Let $X$ be a topological space and $U,V \subset X$ two open subsets such that $U \cap V$ and $U \cup V$ are both simply connected. How can i show that $U$ and $V$ are simply connected? Thanks in advance.
hilary
Let $X$ be a topological space and $U,V \subset X$ two open subsets such that $U \cap V$ and $U \cup V$ are both simply connected. How can i show that $U$ and $V$ are simply connected? Thanks in advance.
hilary
Ok. Let me expand my answer.
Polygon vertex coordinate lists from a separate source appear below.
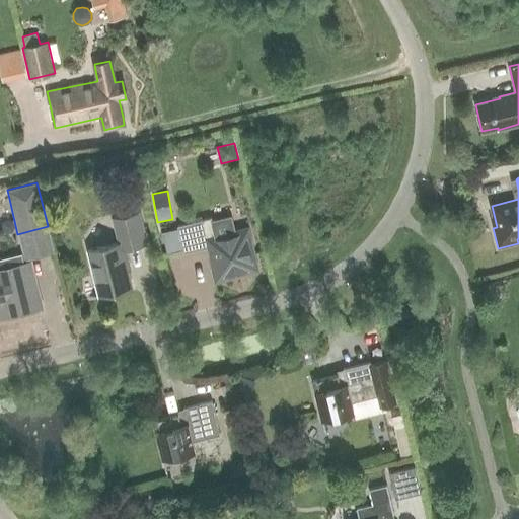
[(119,243),(87,250),(98,296),(132,288),(123,249),(147,243),(139,212),(113,218),(119,243)]
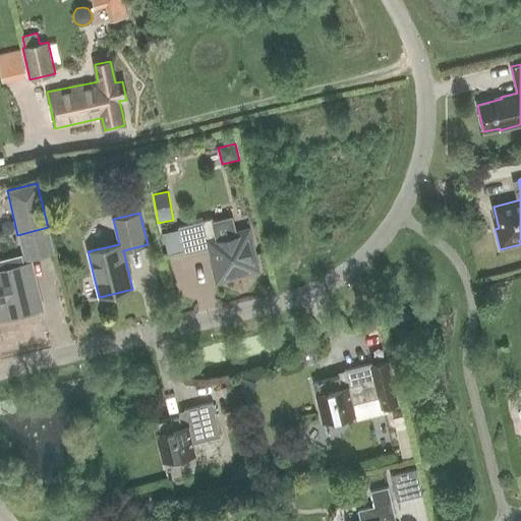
[(234,277),(258,271),(248,229),(233,232),(231,220),(214,224),(212,219),(178,227),(184,252),(209,246),(214,268),(213,268),(216,283),(234,278),(234,277)]
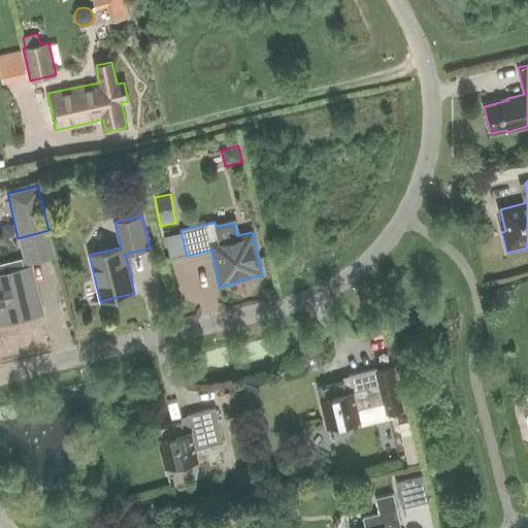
[(0,321),(35,312),(28,283),(33,282),(30,268),(0,275),(0,321)]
By Seifert–van Kampen theorem, we know that the fundamental group $\pi_1(U\cup V)$ of $U\cup V$ is the free product of the fundamental groups of $U$ and $V$ with amalgamation of $\pi_1(U\cap V)$. Since $U\cap V$ is simply connected by assumption, i.e. $\pi_1(U\cap V)=0$, $\pi_1(U\cup V)$ is the free product of $\pi_1(U)$ and $\pi_1(V)$. Since $U\cup V$ is simply connected by assumption, i.e. $\pi_1(U\cup V)=0$, we must have $\pi_1(U)=0$ and $\pi_1(V)=0$; otherwise, if $\pi_1(U)\neq 0$ or $\pi_1(V)\neq 0$, the free product of $\pi_1(U)$ and $\pi_1(V)$ must be non-trivial. For the above facts about free product, you can refer to here.
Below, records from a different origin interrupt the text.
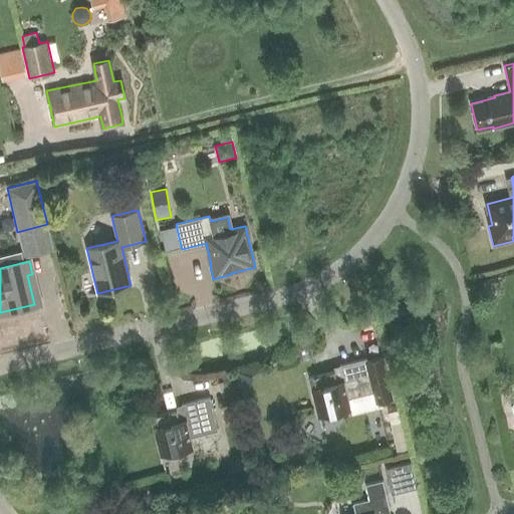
[(348,399),(375,392),(377,403),(394,399),(383,357),(367,361),(366,358),(339,365),(340,369),(308,377),(318,417),(350,409),(348,399)]
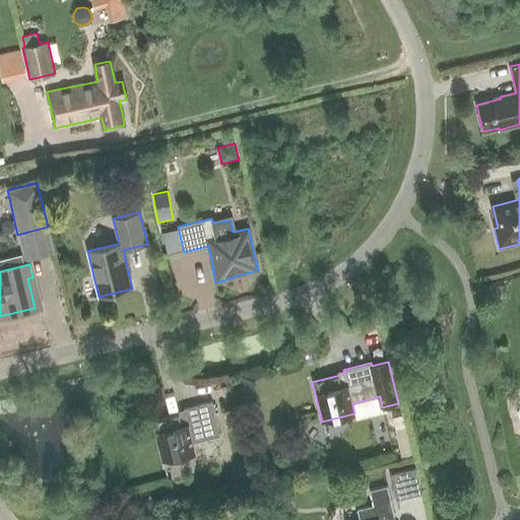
[(152,421),(163,461),(195,452),(193,443),(220,436),(212,402),(184,408),(185,413),(152,421)]
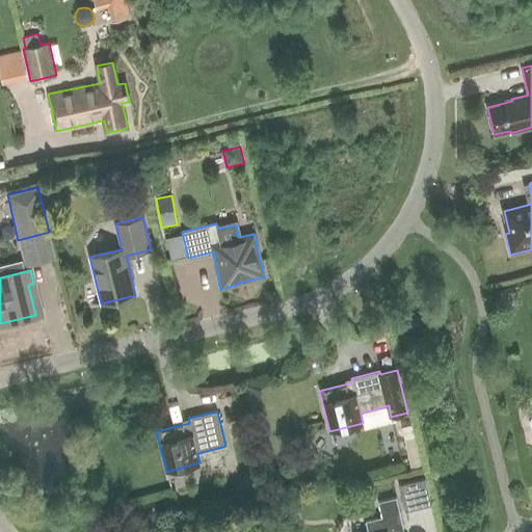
[(399,484),(405,510),(431,504),(425,478),(399,484)]
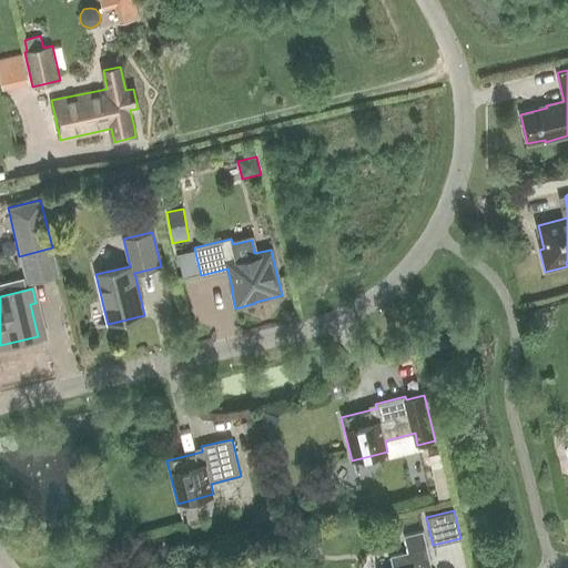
[(430,563),(427,547),(423,530),(404,535),(408,551),(389,556),(393,567),(427,567),(426,564),(430,563)]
Note added: As Chris said, I should prove that $U$ and $V$ are path-connected before I can apply Seifert-van Kampen theorem. Here is the proof: note that $U\cup V$ and $U\cap V$ are simply-connected by assumption, which implies that $U\cup V$ and $U\cap V$ are connected. Now by the Mayer-Vietoris sequence, we have $H_0(U\cap V)\rightarrow H_0(U)\oplus H_0(V)\rightarrow H_0(U\cup V)\rightarrow 0.$ Since the rank of the zero homology $H_0$ is equal to the number of connected components, by the above exact sequence $H_0(U)$ and $H_0(V)$ has rank 1, which implies that $U$ and $V$ are connected. Since $U$ and $V$ are open by assumption, $U$ and $V$ must be path-connected.